This is the Justice, Not Charity! Haiti book diary. Allie123 and I are writing these book diaries because we became shocked by the truth of Haiti’s history and what really is needed to help the Haitians after the earthquake.
"It's as if Aristide was put in charge of a house that was falling apart and was expected to fix it. But then his enemies start setting fire to the back door, they send people with guns to attack the front door, and when these people finally manage to break in they said 'Look! He didn't wash the dishes in the sink! He never repaired the leak in the roof!' They made him spend all his time trying to put out the fire and to protect the door, and then once they got rid of him they said he was pushed out because he'd failed to repair the house." (Damming The Flood,
p 131.)
Chapter 11 is "2004 - 2006: Repression and Resistance" and the saying at the head of the chapter is Kreyon pep la pa gen gom (The people's pencil has no eraser). Tonight I will go through the first two of the four sections, how repression in the slum areas intensified to the point where it could not be ignored.

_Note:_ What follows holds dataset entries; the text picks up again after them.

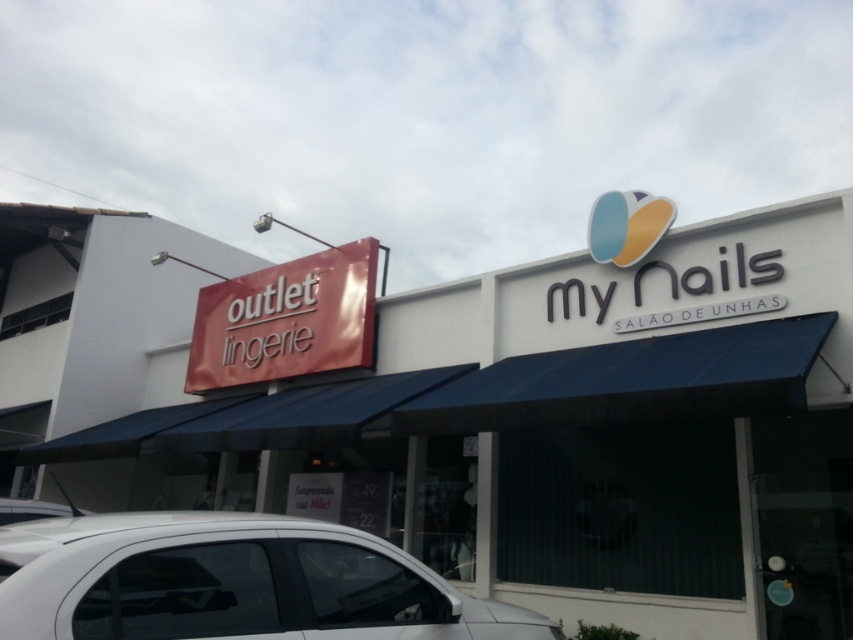
Is the position of matte red sign at upper left more distant than that of white glossy car at lower left?

Yes, it is.

Which is below, matte red sign at upper left or white glossy car at lower left?

Positioned lower is white glossy car at lower left.

The height and width of the screenshot is (640, 853). I want to click on matte red sign at upper left, so click(286, 320).

Locate an element on the screen. matte red sign at upper left is located at coordinates (286, 320).

Measure the distance between point (276, 534) and camera.

2.52 meters

Is point (35, 528) in front of point (74, 506)?

Yes, it is in front of point (74, 506).

Who is more distant from viewer, (x=352, y=600) or (x=15, y=499)?

The point (x=15, y=499) is more distant.

At what (x,y) coordinates should I click in order to perform the action: click on white matte car at lower left. Please return your answer as a coordinate pair (x, y). This screenshot has width=853, height=640. Looking at the image, I should click on (231, 582).

Between white matte car at lower left and matte red sign at upper left, which one appears on the left side from the viewer's perspective?

matte red sign at upper left is more to the left.

Which is in front, point (68, 577) or point (247, 352)?

Point (68, 577) is more forward.

Identify the location of white matte car at lower left. This screenshot has width=853, height=640. (231, 582).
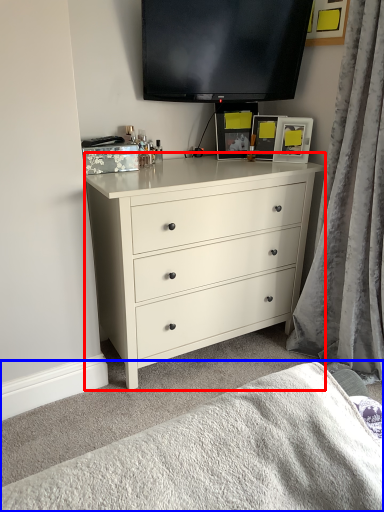
Question: Which point is closer to the camera, chest of drawers (highlighted by a red box) or bedding (highlighted by a blue box)?

Choices:
 (A) chest of drawers
 (B) bedding

Answer: (B)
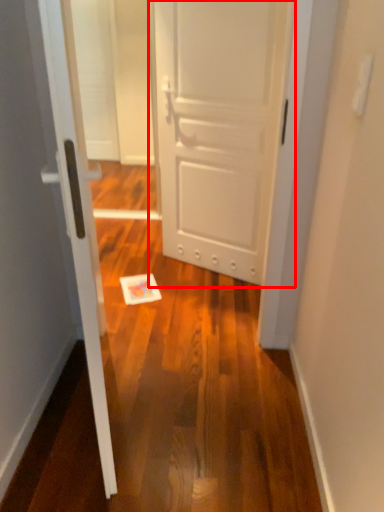
Question: From the image's perspective, what is the correct spatial relationship of door (annotated by the red box) in relation to door?

Choices:
 (A) above
 (B) below

Answer: (A)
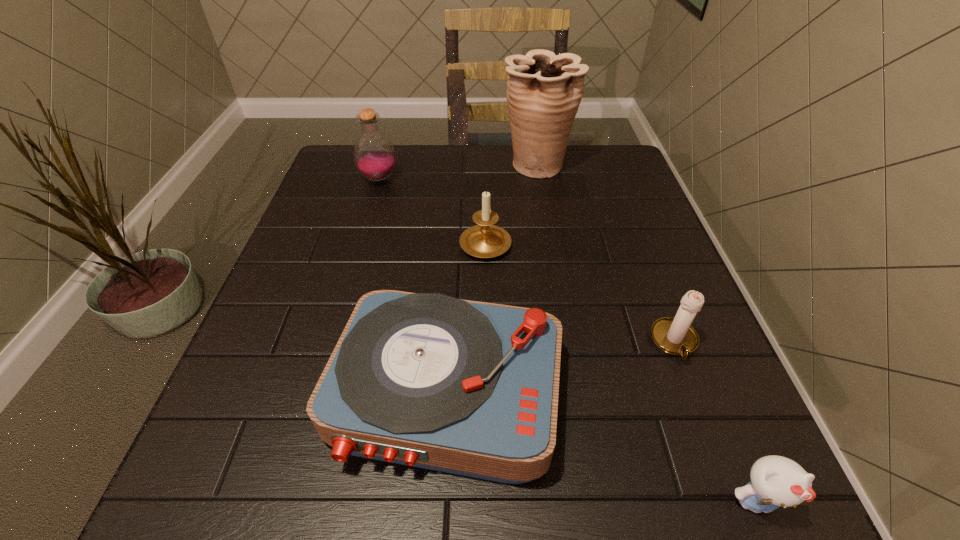
Where is `urn`? The width and height of the screenshot is (960, 540). urn is located at coordinates (544, 91).

You are a GUI agent. You are given a task and a screenshot of the screen. Output one action in this format:
    pyautogui.click(x=<x>, y=<y>)
    Task: Click on the fifth shortest object
    The width and height of the screenshot is (960, 540).
    Given the screenshot: What is the action you would take?
    pyautogui.click(x=374, y=155)

This screenshot has height=540, width=960. In order to click on the left candle holder in this screenshot , I will do pyautogui.click(x=485, y=240).

Find the location of a particular element. The image size is (960, 540). the farther candle holder is located at coordinates (485, 240).

Find the location of `the right candle holder`. the right candle holder is located at coordinates (676, 336).

Where is `record player`? record player is located at coordinates (471, 388).

Locate an element on the screen. Image resolution: width=960 pixels, height=540 pixels. kitten is located at coordinates (776, 481).

Where is `blank space located 0.220m on the front of the tallest object`? This screenshot has height=540, width=960. blank space located 0.220m on the front of the tallest object is located at coordinates (549, 240).

This screenshot has height=540, width=960. Find the location of `vacant point located on the right of the second tallest object`. vacant point located on the right of the second tallest object is located at coordinates (552, 179).

The image size is (960, 540). Find the location of `free space located with a handle on the side of the farther candle holder`. free space located with a handle on the side of the farther candle holder is located at coordinates (484, 163).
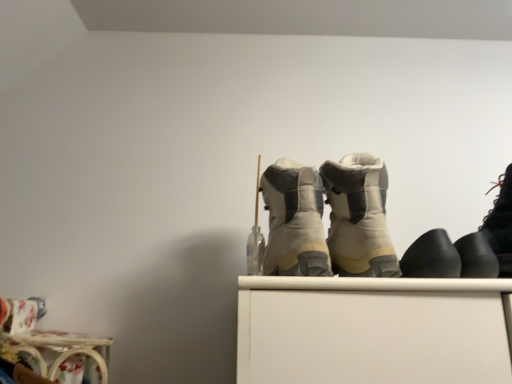
Question: Does beige suede boots at center, positioned as the second footwear in left-to-right order, have a larger size compared to black matte boot at right, marked as the third footwear in a right-to-left arrangement?

Choices:
 (A) yes
 (B) no

Answer: (A)

Question: Is there a large distance between beige suede boots at center, positioned as the second footwear in left-to-right order, and black matte boot at right, which is the 3th footwear from left to right?

Choices:
 (A) yes
 (B) no

Answer: (B)

Question: Is beige suede boots at center, positioned as the second footwear in left-to-right order, taller than black matte boot at right, which is the 3th footwear from left to right?

Choices:
 (A) no
 (B) yes

Answer: (B)

Question: Does beige suede boots at center, which appears as the fourth footwear when viewed from the right, have a lesser height compared to black matte boot at right, which is the 3th footwear from left to right?

Choices:
 (A) no
 (B) yes

Answer: (A)

Question: From the image's perspective, is beige suede boots at center, positioned as the second footwear in left-to-right order, on black matte boot at right, which is the 3th footwear from left to right?

Choices:
 (A) no
 (B) yes

Answer: (B)

Question: Visually, is black leather boot at right, positioned as the first footwear in right-to-left order, positioned to the left or to the right of black rubber shoes at right, the 2th footwear positioned from the right?

Choices:
 (A) right
 (B) left

Answer: (A)

Question: Looking at their shapes, would you say black leather boot at right, positioned as the first footwear in right-to-left order, is wider or thinner than black rubber shoes at right, the 2th footwear positioned from the right?

Choices:
 (A) wide
 (B) thin

Answer: (A)

Question: From a real-world perspective, relative to black rubber shoes at right, which is the fourth footwear from left to right, is black leather boot at right, positioned as the first footwear in right-to-left order, vertically above or below?

Choices:
 (A) below
 (B) above

Answer: (B)

Question: Is black leather boot at right, the fifth footwear positioned from the left, inside or outside of black rubber shoes at right, the 2th footwear positioned from the right?

Choices:
 (A) outside
 (B) inside

Answer: (A)

Question: Is point (315, 172) positioned closer to the camera than point (421, 271)?

Choices:
 (A) closer
 (B) farther

Answer: (B)

Question: Considering the positions of beige suede boots at center, placed as the fifth footwear when sorted from right to left, and black matte boot at right, which is the 3th footwear from left to right, in the image, is beige suede boots at center, placed as the fifth footwear when sorted from right to left, taller or shorter than black matte boot at right, which is the 3th footwear from left to right,?

Choices:
 (A) short
 (B) tall

Answer: (B)

Question: Visually, is beige suede boots at center, which is counted as the 1th footwear, starting from the left, positioned to the left or to the right of black matte boot at right, marked as the third footwear in a right-to-left arrangement?

Choices:
 (A) left
 (B) right

Answer: (A)

Question: Based on their sizes in the image, would you say beige suede boots at center, placed as the fifth footwear when sorted from right to left, is bigger or smaller than black matte boot at right, marked as the third footwear in a right-to-left arrangement?

Choices:
 (A) small
 (B) big

Answer: (B)

Question: Based on their sizes in the image, would you say black rubber shoes at right, which is the fourth footwear from left to right, is bigger or smaller than black matte boot at right, which is the 3th footwear from left to right?

Choices:
 (A) small
 (B) big

Answer: (A)

Question: From the image's perspective, is black rubber shoes at right, the 2th footwear positioned from the right, positioned above or below black matte boot at right, which is the 3th footwear from left to right?

Choices:
 (A) above
 (B) below

Answer: (B)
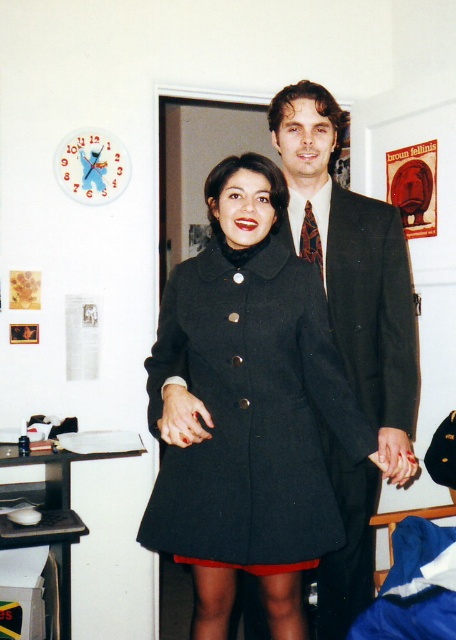
Does matte black coat at center come behind dark wool suit at center?

No, it is not.

Which of these two, matte black coat at center or dark wool suit at center, stands taller?

Standing taller between the two is dark wool suit at center.

Identify the location of matte black coat at center. This screenshot has width=456, height=640. (249, 412).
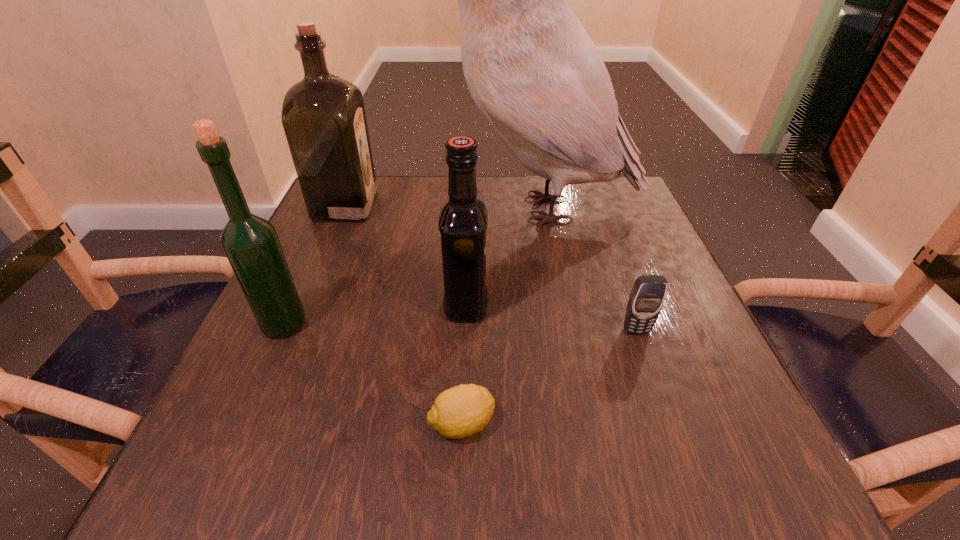
Locate an element on the screen. The width and height of the screenshot is (960, 540). free space between the cellular telephone and the parakeet is located at coordinates (588, 270).

This screenshot has height=540, width=960. What are the coordinates of `unoccupied area between the tallest object and the lemon` in the screenshot? It's located at (501, 316).

Image resolution: width=960 pixels, height=540 pixels. Find the location of `vacant point located between the rightmost liquor and the farthest liquor`. vacant point located between the rightmost liquor and the farthest liquor is located at coordinates (406, 255).

You are a GUI agent. You are given a task and a screenshot of the screen. Output one action in this format:
    pyautogui.click(x=<x>, y=<y>)
    Task: Click on the blank region between the lemon and the rightmost liquor
    
    Given the screenshot: What is the action you would take?
    pyautogui.click(x=464, y=364)

Locate an element on the screen. The width and height of the screenshot is (960, 540). free area in between the shortest object and the fifth tallest object is located at coordinates (549, 377).

The width and height of the screenshot is (960, 540). In order to click on object that stands as the second closest to the tallest object in this screenshot , I will do `click(463, 219)`.

Find the location of a particular element. The image size is (960, 540). object that can be found as the third closest to the nearest object is located at coordinates (250, 242).

Where is `the closest liquor to the cellular telephone`? The width and height of the screenshot is (960, 540). the closest liquor to the cellular telephone is located at coordinates (463, 219).

Locate an element on the screen. The image size is (960, 540). the second closest liquor relative to the rightmost liquor is located at coordinates (323, 116).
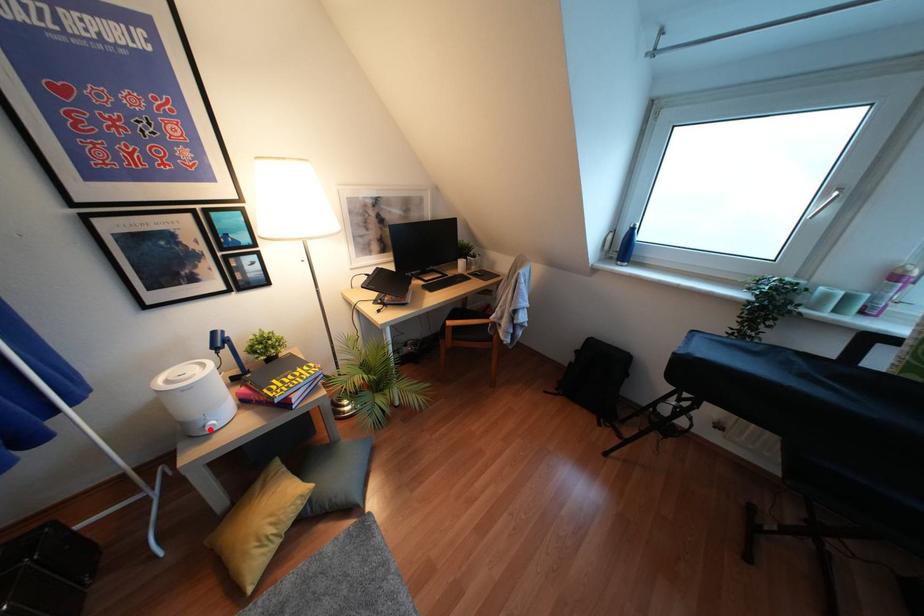
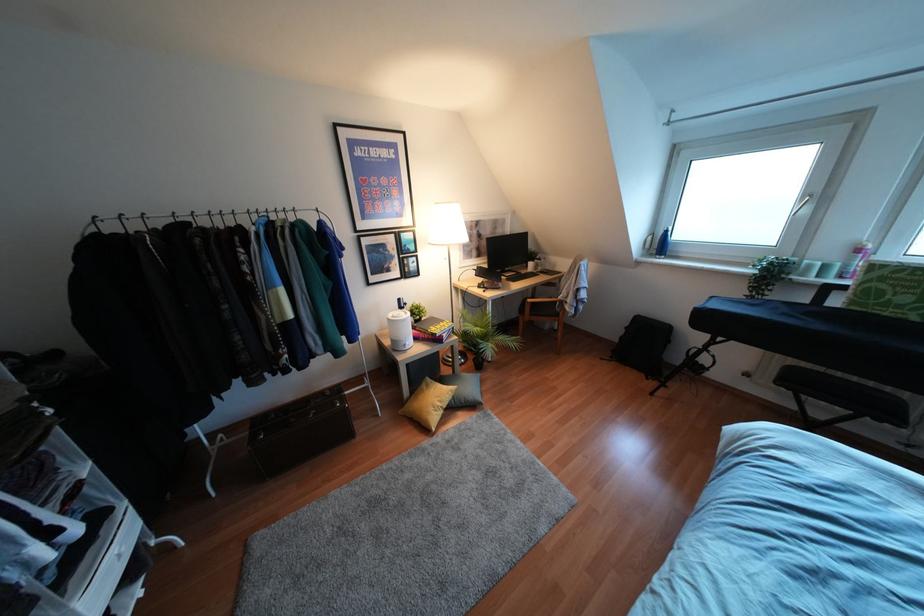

The intro describes the three phases of the "pacification" of Lavalas following the coup. For a couple of months, repression and murder reigned unchecked.
Soon, however, the combination of mild indignation in the international press, and the arrivial of new UN troops and resources induced the government to adopt somewhat less abrasive tactics.
Punitive imprisonment and pseudo-legal arrests took the place of public executions. However, public support of Lavalas and condemnation of the coup remained strong; how could "democratic" elections be held in such a corrosive atmosphere? Bel Air and Cite Soleil were about to experience the attempt to change the atmosphere.
The assault on Bel Air
Bel Air was an impoverished neighborhood that was conveniently close to downtown and not far from the main government buildings, which made it a convenient rallying point for demonstrations against the coup government. The start of this section describes a large protest on the first anniversary of the coup, which the police responded to by shooting. For a while, Gousse claimed that three policemen had been killed and beheaded by the demonstrators, and dubbed this action "Operation Baghdad". By the time the claims were shown to be false, they had served the purpose of excusing much further violence against Bel Air.
In the fall of 2004, about 150 Haitian national police backed up by about 200 UN troops arrested 75 people (and didn't find any guns). Nonetheless, for the next couple of weeks dozens of people were shot and jailed every day. The paramilitaries operating alongside the police gave particular attention to the street kids.
...as their outraged advocate Michael Brewer observes, "There are dump zones where the decomposing bodies of little boys can be found any day of the week."
No official count was kept, but a report in the Lancet estimated that in the 2004 - 2006 time period, there may have been as many as 4,000 political killings in Port-au-Prince. (Not all of them, of course, were in Bel Air.) Some of the heat came off Bel Air by mid 2005, though, when the focus of the police and the UN shifted to Cite Soleil.